The International Campaign to Abolish Nuclear Weapons (ICAN) says African countries should join the campaign to abolish the use of nuclear weapons by signing and ratifying the Treaty on the Prohibition of Nuclear Weapons (TPNW).
VOA’s John Tanza spoke with Seth Sehlden, the United Nations liaison for the group, who says the threat of nuclear war is growing on the backdrop of Russian threats to use nuclear weapons in its war with Ukraine.
The Interview was edited for brevity and clarity.
VOA: What is the importance of campaigning to ban nuclear weapons at this time?
Shelden: Nuclear weapons have been around for over seven decades and there's been an effort even since the very beginning of the United Nations. The very first resolution the United Nations voted on was to work toward resolving nuclear weapons, and to figure out a way to protect the world from someone else using them. And we engaged in many processes to get nuclear armed states to embrace disarming.
We see ourselves in 2022 no safer than we were. In fact, many experts would say today is the most dangerous time for nuclear weapons to be used - and non-nuclear weapon states recognizing that the nuclear arms states were not taking us to where we needed to be.
VOA: Tell us about your encounters with African countries when you try to bring them on board to join the campaign for the ban on nuclear weapons?
Shelden: Largely we've seen over and over again that these states they were being held hostage by nuclear states that start wars using these weapons as shields. With Russia attacking Ukraine and holding the whole world hostage by the food supply and the refugee crisis, African states are keenly aware of the role that the nuclear hierarchy plays.

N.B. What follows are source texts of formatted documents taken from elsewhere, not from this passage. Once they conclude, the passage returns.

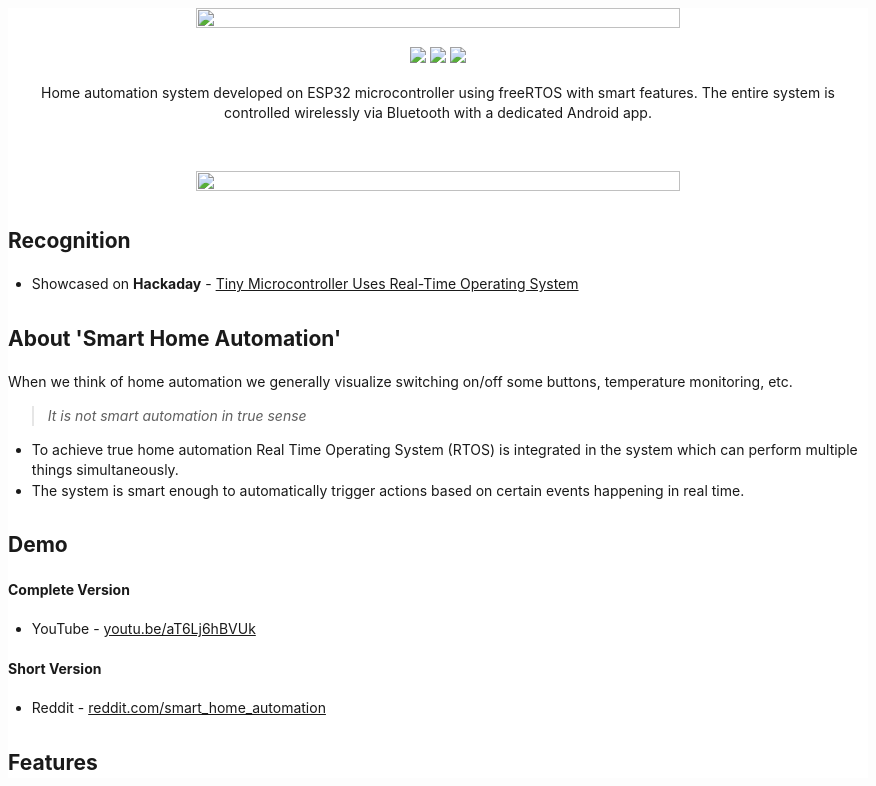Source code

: <p align="center">
  <img src="https://user-images.githubusercontent.com/80714882/234116124-5bbd7e92-5432-42f2-bb0e-574ed005aee8.png" width="75%" height="75%">
</p>


<p align="center">
   <img src="https://img.shields.io/badge/ESPRESSIF-ESP32-E7352C?style=for-the-badge&logo=espressif&logoColor=white" >
   <img src="https://img.shields.io/badge/FreeRTOS-4bbb4f?style=for-the-badge">
   <img src="https://img.shields.io/badge/LICENSE-MIT-green?style=for-the-badge" >
</p>

<p align="center">
Home automation system developed on ESP32 microcontroller using freeRTOS with smart features. The entire system is controlled wirelessly via Bluetooth with a dedicated Android app.
</p>

&nbsp;

<p align="center">
	<img src="https://user-images.githubusercontent.com/80714882/234113165-50b23e8c-def4-42bf-a306-8ba56830c085.jpg" width="75%" height="75%">
</p>

## Recognition
- Showcased on **Hackaday** - [Tiny Microcontroller Uses Real-Time Operating System](https://hackaday.com/2023/05/10/tiny-microcontroller-uses-real-time-operating-system/)

## About 'Smart Home Automation'

When we think of home automation we generally visualize switching on/off some buttons, temperature monitoring, etc. 

> *It is not smart automation in true sense*

- To achieve true home automation Real Time Operating System (RTOS) is integrated in the system which can perform multiple things simultaneously.
- The system is smart enough to automatically trigger actions based on certain events happening in real time.

## Demo

#### Complete Version

- YouTube - [youtu.be/aT6Lj6hBVUk](https://youtu.be/aT6Lj6hBVUk)

#### Short Version

- Reddit - [reddit.com/smart_home_automation](https://www.reddit.com/r/homeautomation/comments/13aod3a/built_a_complete_smart_home_automation_system/)

## Features
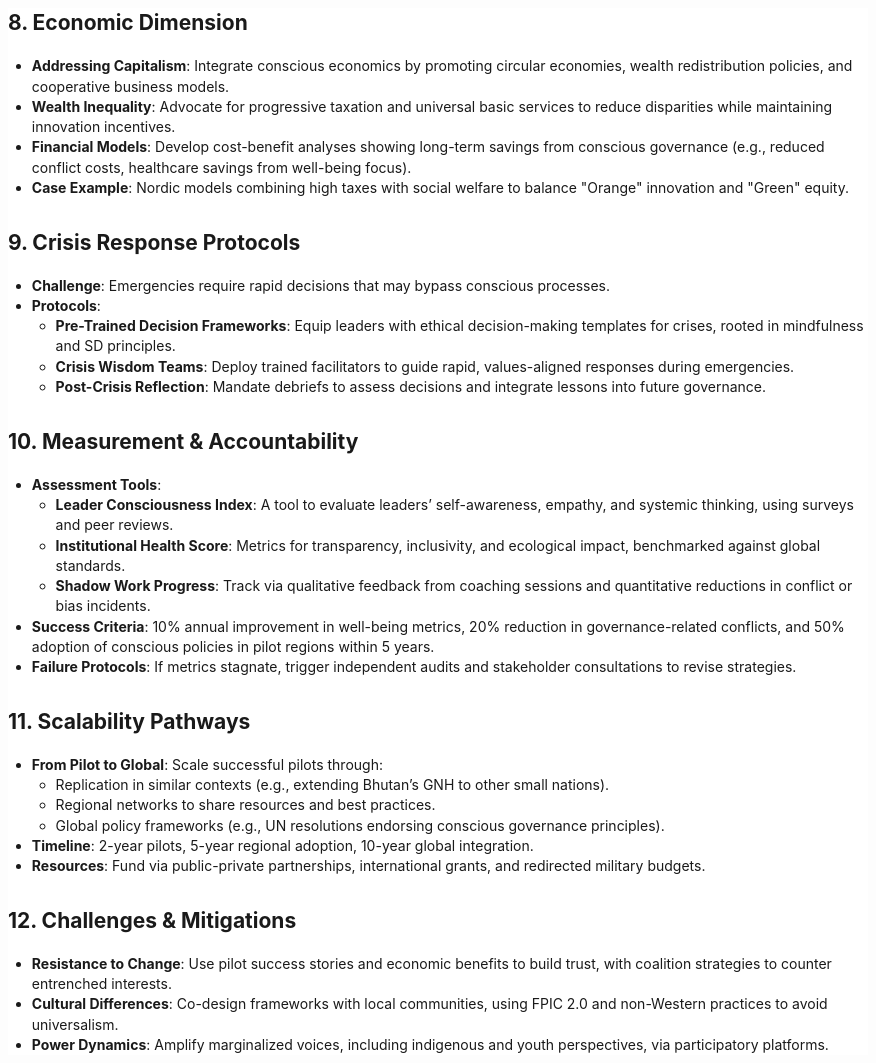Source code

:## 8. Economic Dimension
- **Addressing Capitalism**: Integrate conscious economics by promoting circular economies, wealth redistribution policies, and cooperative business models.
- **Wealth Inequality**: Advocate for progressive taxation and universal basic services to reduce disparities while maintaining innovation incentives.
- **Financial Models**: Develop cost-benefit analyses showing long-term savings from conscious governance (e.g., reduced conflict costs, healthcare savings from well-being focus).
- **Case Example**: Nordic models combining high taxes with social welfare to balance "Orange" innovation and "Green" equity.

## 9. Crisis Response Protocols
- **Challenge**: Emergencies require rapid decisions that may bypass conscious processes.
- **Protocols**:
  - **Pre-Trained Decision Frameworks**: Equip leaders with ethical decision-making templates for crises, rooted in mindfulness and SD principles.
  - **Crisis Wisdom Teams**: Deploy trained facilitators to guide rapid, values-aligned responses during emergencies.
  - **Post-Crisis Reflection**: Mandate debriefs to assess decisions and integrate lessons into future governance.

## 10. Measurement & Accountability
- **Assessment Tools**:
  - **Leader Consciousness Index**: A tool to evaluate leaders’ self-awareness, empathy, and systemic thinking, using surveys and peer reviews.
  - **Institutional Health Score**: Metrics for transparency, inclusivity, and ecological impact, benchmarked against global standards.
  - **Shadow Work Progress**: Track via qualitative feedback from coaching sessions and quantitative reductions in conflict or bias incidents.
- **Success Criteria**: 10% annual improvement in well-being metrics, 20% reduction in governance-related conflicts, and 50% adoption of conscious policies in pilot regions within 5 years.
- **Failure Protocols**: If metrics stagnate, trigger independent audits and stakeholder consultations to revise strategies.

## 11. Scalability Pathways
- **From Pilot to Global**: Scale successful pilots through:
  - Replication in similar contexts (e.g., extending Bhutan’s GNH to other small nations).
  - Regional networks to share resources and best practices.
  - Global policy frameworks (e.g., UN resolutions endorsing conscious governance principles).
- **Timeline**: 2-year pilots, 5-year regional adoption, 10-year global integration.
- **Resources**: Fund via public-private partnerships, international grants, and redirected military budgets.

## 12. Challenges & Mitigations
- **Resistance to Change**: Use pilot success stories and economic benefits to build trust, with coalition strategies to counter entrenched interests.
- **Cultural Differences**: Co-design frameworks with local communities, using FPIC 2.0 and non-Western practices to avoid universalism.
- **Power Dynamics**: Amplify marginalized voices, including indigenous and youth perspectives, via participatory platforms.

South Africa along with Nigeria are part of the core group of states that brought about the negotiations for the TPNW. And they have in no uncertain terms referred to the nuclear world order as Apartheid—the haves and have nots.
VOA: What is preventing the banning of a nuclear weapons? Why is it not done yet?
Shelden: Because a small number of leaders and a small number states see it as in their interests to perpetuate the existing world order to continue to have them and to continue threatening to use them. But I think that finally there's a mechanism for which states can voice their opposition to the status quo and find a new way forward to bring us to a safer future.
VOA: You're bringing this topic now on the backdrop of what is happening after Russia invaded Ukraine and it is threatening to use nuclear weapons. Is this something that African countries should take very seriously?
Shelden: Because we haven't seen nuclear weapons used in war since 1945 means that a lot of states and a lot of us who were not around in 1945 may not fully understand what these weapons are and what they can do. We've seen over 2000 nuclear weapon tests that have irradiated communities and destroyed lands.
We have seen new data showing what the consequences of a nuclear exchange would be. Some of the studies show that up to five billion people are at risk of starvation in the event of a war between the US and Russia. The radiation effects [of a nuclear exchange] are well known. The immediate blast would incinerate everyone in the vicinity. The radiation, depending on which way the wind blows, will continue to kill people potentially for generations.
But even greater is the risk of a "nuclear winter." In the event of the use of a nuclear weapon, the resulting cloud that form from the ash and debris that would be lofted high in the upper atmosphere beyond where the rain and precipitation could take it away fast enough, would cause cooling that would that could last for seasons to come and that could destroy crops. And all around the world and disrupt the global food supply.